**Data for this exercise**.
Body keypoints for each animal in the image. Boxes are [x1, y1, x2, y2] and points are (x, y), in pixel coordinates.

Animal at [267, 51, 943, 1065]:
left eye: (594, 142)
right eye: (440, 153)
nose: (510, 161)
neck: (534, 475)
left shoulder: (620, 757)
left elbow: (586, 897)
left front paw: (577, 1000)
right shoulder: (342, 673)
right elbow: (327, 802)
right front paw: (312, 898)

---

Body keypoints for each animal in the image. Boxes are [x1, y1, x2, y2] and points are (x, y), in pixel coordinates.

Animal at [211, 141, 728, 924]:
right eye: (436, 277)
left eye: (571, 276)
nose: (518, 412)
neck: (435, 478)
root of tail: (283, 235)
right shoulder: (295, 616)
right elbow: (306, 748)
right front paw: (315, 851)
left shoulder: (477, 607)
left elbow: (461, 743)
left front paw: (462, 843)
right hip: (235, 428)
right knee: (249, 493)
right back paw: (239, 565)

**What you will do**. Beginning at the line with "neck: (534, 475)" and stopping after the line with "right front paw: (312, 898)", please write out every line of the data above exactly and nothing else.

**Result for this task**.
neck: (534, 475)
left shoulder: (620, 757)
left elbow: (586, 897)
left front paw: (577, 1000)
right shoulder: (342, 673)
right elbow: (327, 802)
right front paw: (312, 898)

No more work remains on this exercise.